The previous two lectures featured:

December 1st | Alejandro Haiek
Grassroots Urbanism: New Leaderships in Architectural Practice

Participation may be the new mantra among architects today, but it is still a rare thing for communities play an active, and moreover, equal role in the design and construction of their own spaces. Through examples of his collaborations with barrio communities across Caracas, Alejandro Haiek illustrates how a democratic approach to placemaking can unlock the potential of marginalized communities and strengthen their agency in the process. *(This session will take place in Spanish.)

alejandro_haiek_squareAlejandro Haiek is a Venezuelan architect and cofounder of LAB.PRO.FAB, a laboratory for projects and fabrication that collaborates on community-led initiatives in the informal barrios of Caracas. His bottom-up approach leverages existing participatory frameworks, reactivates underused urban spaces and crosses technical expertise with local intelligence to build socio-productive spaces in low-income areas. The lab won the International Award for Public Art in 2013 for the Tiuna El Fuerte Cultural Park, participated in the 15th Venice Biennale, and was most recently a recipient of several awards at the XX Architecture Bienal of Quito 2016.

January 16th | Clara Irazabal
Housing Brazil’s Precariat: Movements in Spatial Justice

In Brazil, social housing movements led by the country’s precariat–the urban poor–are seizing vacant buildings and land to create their own access to decent housing in lieu of the government’s failure to do so. Based on an ethnographic study of several occupations in Rio de Janeiro and Sao Paulo this year, Clara Irazabal analyzes how these collective movements propose a valid alternative planning model that can serve as a vehicle for restorative justice.

clara_irazabal_squareClara Irazabal is Director of the Latina/o Studies Program and Professor of Planning in the Department of Architecture, Urban Planning + Design at the University of Missouri, Kansas City.

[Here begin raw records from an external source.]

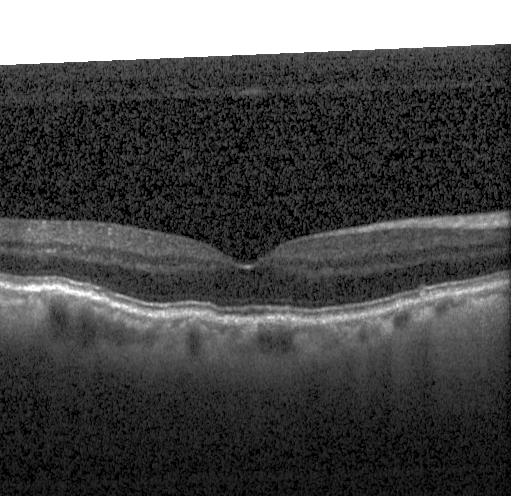

Heidelberg Spectralis OCT system; macular scan; optical coherence tomography scan; spectral-domain optical coherence tomography. The scan shows multiple drusen.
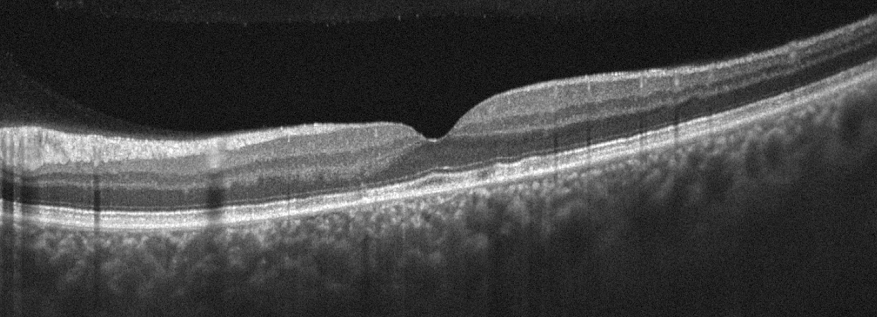

OCT B-scan
Assessment: age-related macular degeneration.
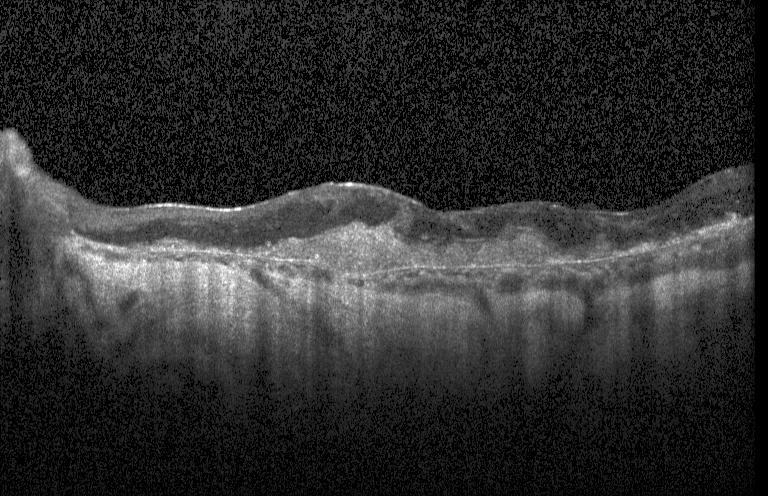 SD-OCT, retinal OCT B-scan, centered on the fovea
The scan shows a choroidal neovascular membrane.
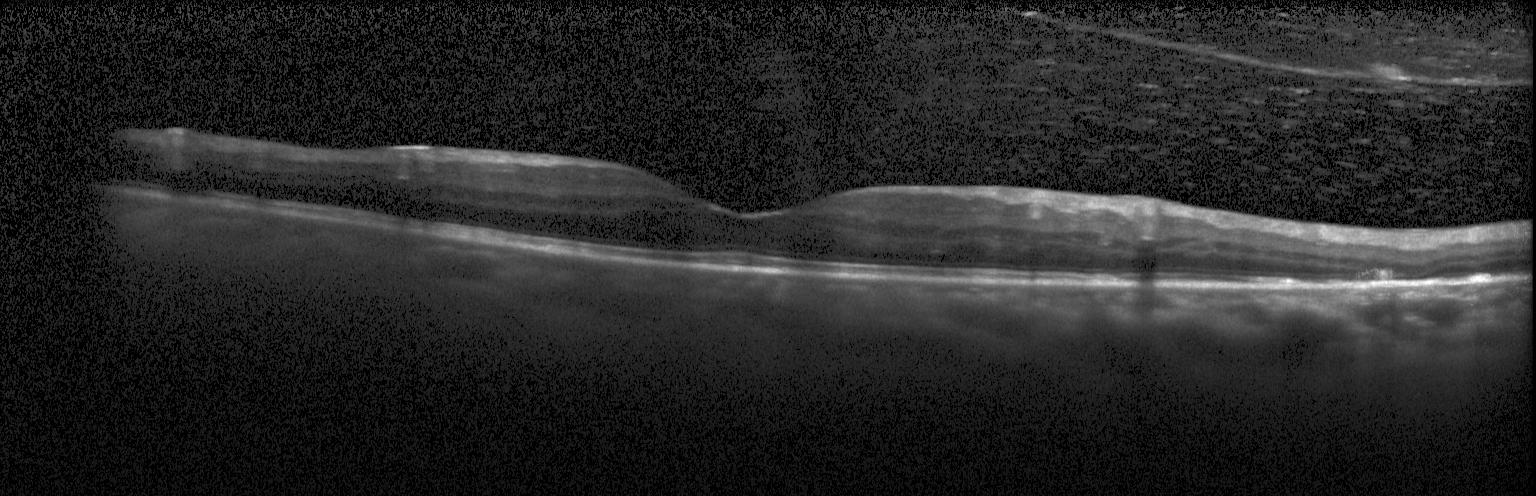

Optical coherence tomography B-scan · acquired on a Heidelberg Spectralis · macular scan
Impression: diabetic macular edema.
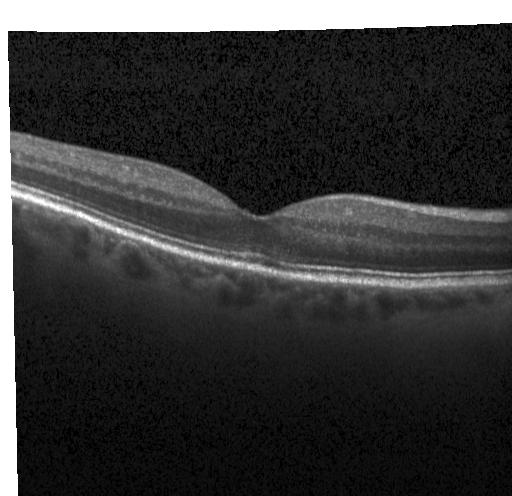 OCT line scan.
OCT finding: no CNV, no DME, and no drusen.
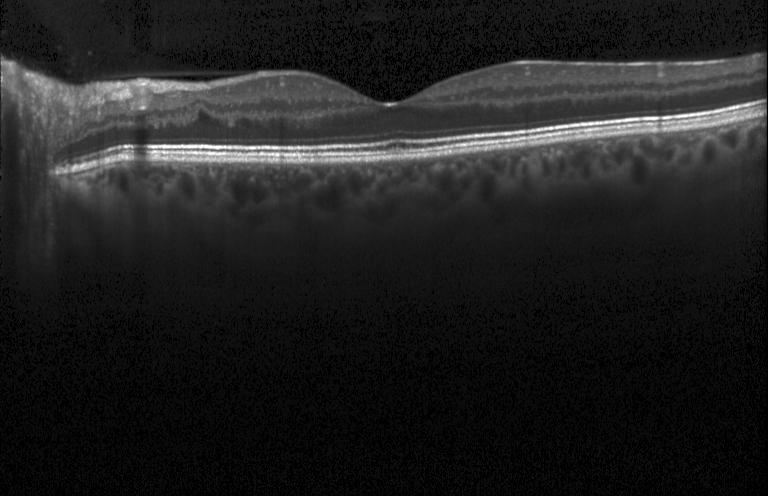
Finding: no choroidal neovascularization, diabetic macular edema, or drusen.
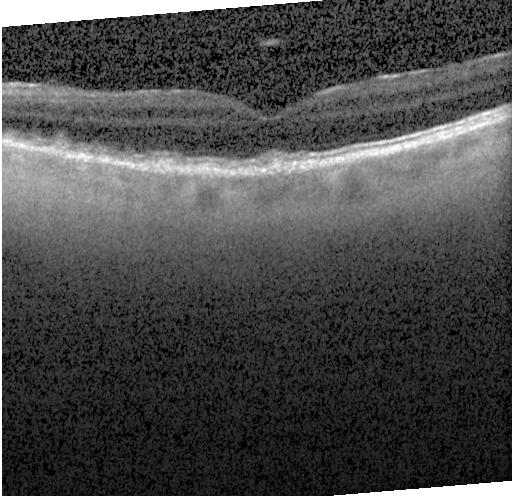 The scan shows multiple drusen.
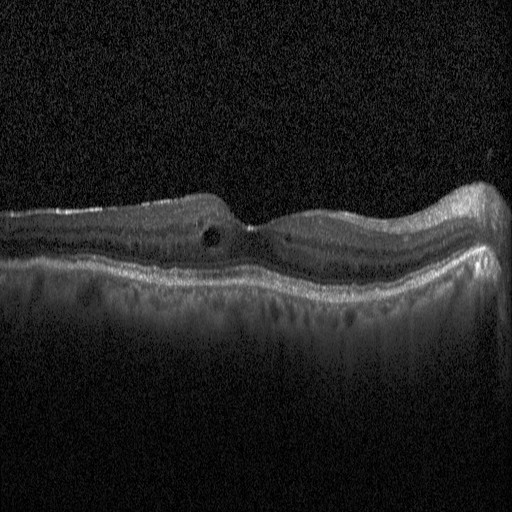
Heidelberg Spectralis OCT system; optical coherence tomography scan; SD-OCT
Impression: diabetic macular edema (DME).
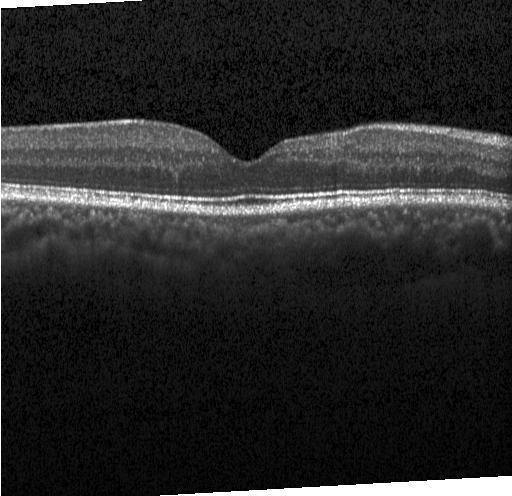 Fovea-centered, SD-OCT, retinal OCT cross-section — Finding: no evidence of choroidal neovascularization, diabetic macular edema, or drusen.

She was previously Associate Professor of Urban Planning and Director of the Latin Lab at the Graduate School of Architecture, Planning and Preservation at Columbia University, New York. In her research and teaching, she explores the interactions of culture, politics, and placemaking, and their impact on community development and socio-spatial justice in Latin American cities and Latino and immigrant communities.